Discriminant	Solutions
-	0 real, 2 imaginary
0	1 real, 0 imaginary
+	2 real, 0 imaginary

This approach is rather abstract, but the concept can now be reinforced by graphing both real and imaginary parts of the parabola, and examining which part intersects with the x-axis.  For example, let’s say we were asked to find the number and types of solutions to x² – 6x + 13 = 0.  The discriminant is b² – 4ac = (-6)² – 4·1·13 = -16, which is negative, so it will have 0 real solutions and 2 imaginary solutions.  Graphing y = x² – 6x + 13 (with its imaginary transformation equation y = -ax² – bx + c – ^{b^2}_/2a or y = -1x² – (-6)x + 13 – ^{(-6)^2}_/2·1 or y = -x² + 6x – 5) shows that the real part of the parabola does not cross the x-axis but the imaginary part of the parabola crosses the x-axis twice, visually reinforcing the result that there are 0 real solutions and 2 imaginary solutions. 

Using a different example, let’s say we were asked to find the number and types of solutions to x² – 6x + 9 = 0.  Now the discriminant is b² – 4ac = (-6)² – 4·1·9 = 0, so it will have 1 real solution and 0 imaginary solutions.  Graphing y = x² – 6x + 9 (with its imaginary transformation equation y = -ax² – bx + c – ^{b^2}_/2a or y = -1x² – (-6)x + 9 – ^{(-6)^2}_/2·1 or y = -x² + 6x – 9) shows that the vertex crosses the x-axis exactly once.  Recall that the vertex is real, not imaginary, visually reinforcing the result that there is 1 real solution and 0 imaginary solutions. 

Lastly, let’s say we were asked to find the number and types of solutions to x² – 6x + 5 = 0.  Now the discriminant is b² – 4ac = (-6)² – 4·1·5 = 16, which is positive, so it will have 2 real solutions and 0 imaginary solutions.  Graphing y = x² – 6x + 5 (with its imaginary transformation equation y = -ax² – bx + c – ^{b^2}_/2a or y = -1x² – (-6)x + 5 – ^{(-6)^2}_/2·1 or y = -x² + 6x – 13) shows that the real part of the parabola crosses the x-axis twice but the imaginary part of the parabola does not cross the x-axis, visually reinforcing the result that there are 2 real solutions and 0 imaginary solutions. 
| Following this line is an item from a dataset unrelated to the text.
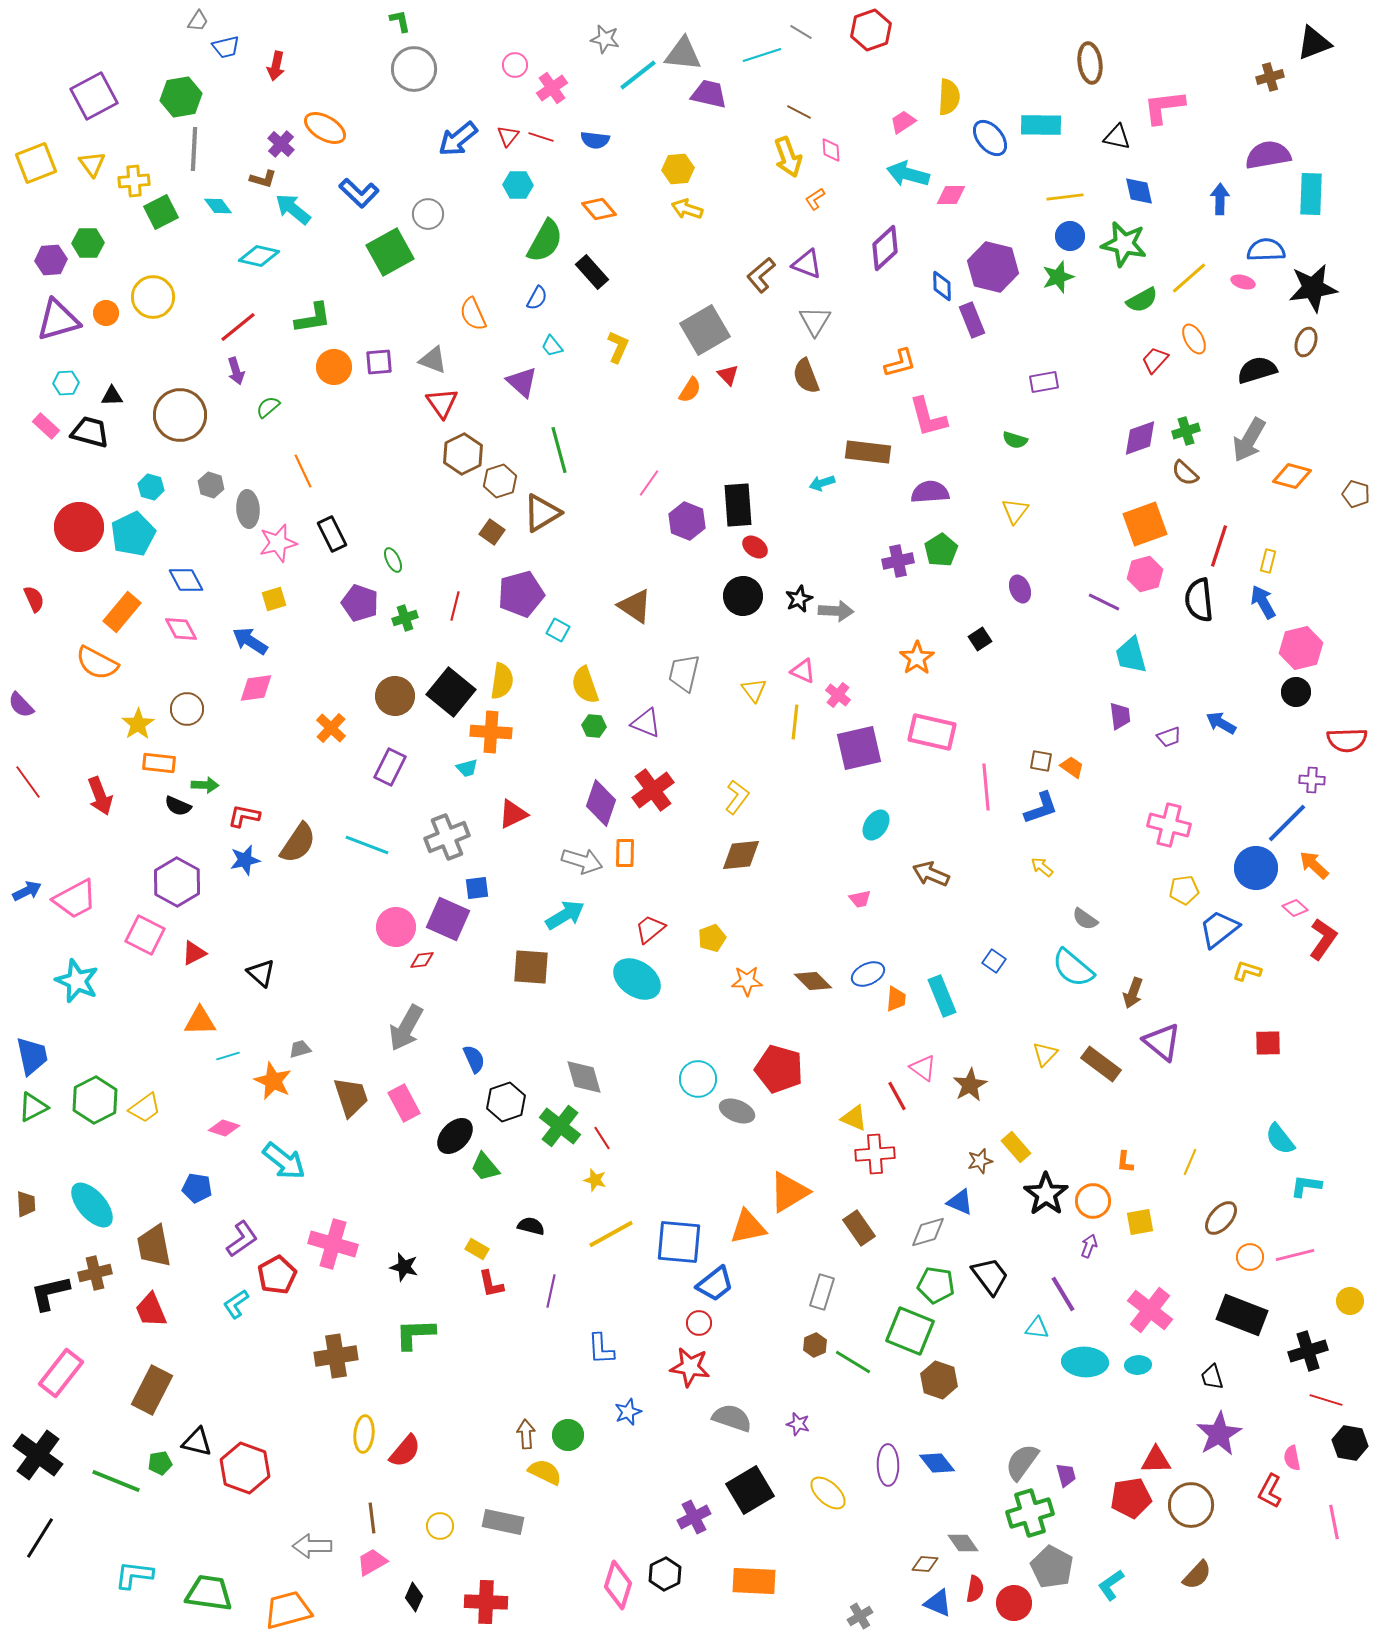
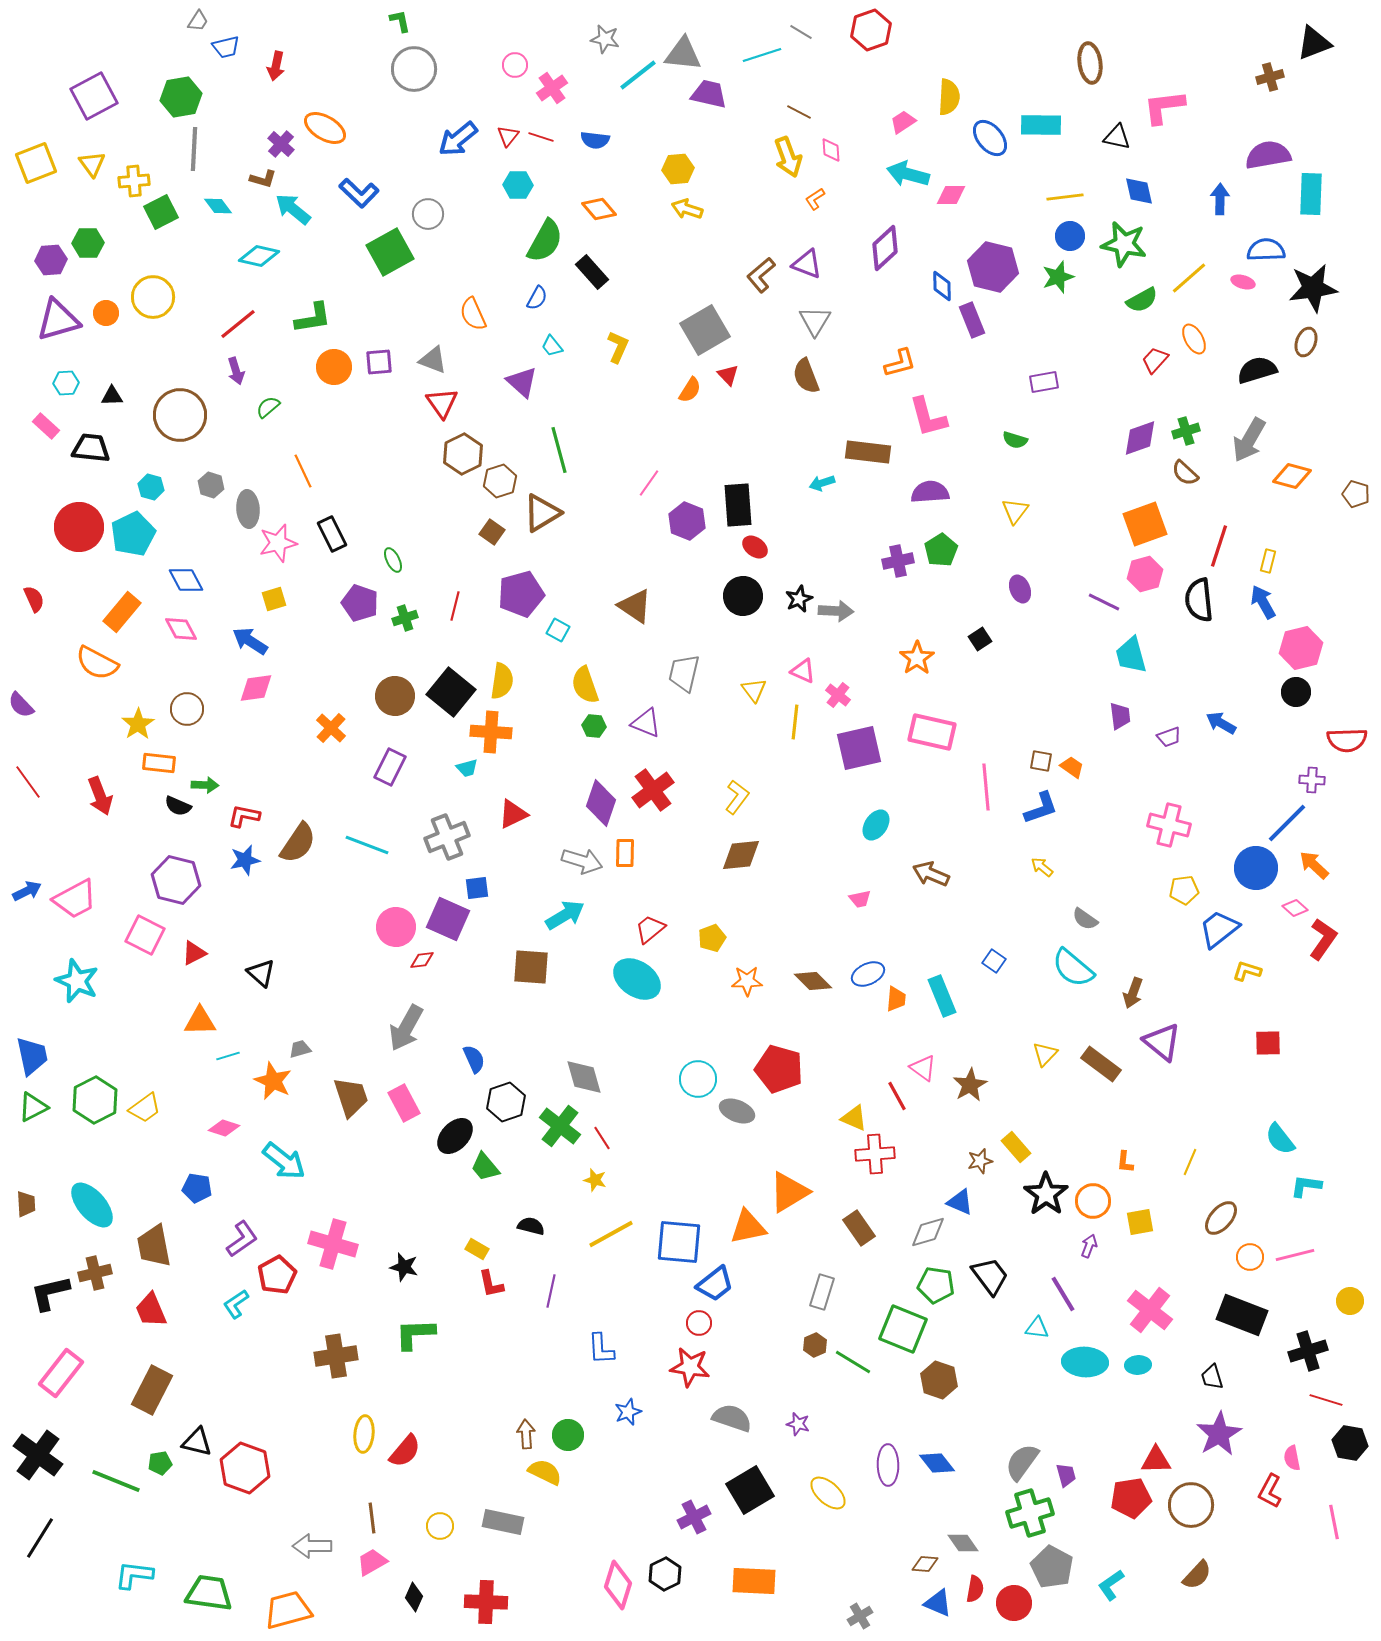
red line at (238, 327): moved 3 px up
black trapezoid at (90, 432): moved 1 px right, 16 px down; rotated 9 degrees counterclockwise
purple hexagon at (177, 882): moved 1 px left, 2 px up; rotated 15 degrees counterclockwise
green square at (910, 1331): moved 7 px left, 2 px up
x2 – 6x + 13 = 0 0 real solutions 2 imaginary solutions	x2 – 6x + 9 = 0 1 real solution 0 imaginary solutions	x2 – 6x + 5 = 0 2 real solutions 1 imaginary solution

In summary, a quadratic equation is actually comprised of two curves – one real and one imaginary.  The real curve is the traditional parabolic curve.  The imaginary curve is the same size and shares the same vertex as the real curve, but is reflected horizontally and rotated 90° into the third dimension.  Rotating the imaginary curve back into two dimensions helps make it easier to graph both real and imaginary parts of the quadratic equation, and also allows us to quickly determine the number and type of solutions by examining where it intersects with the x-axis.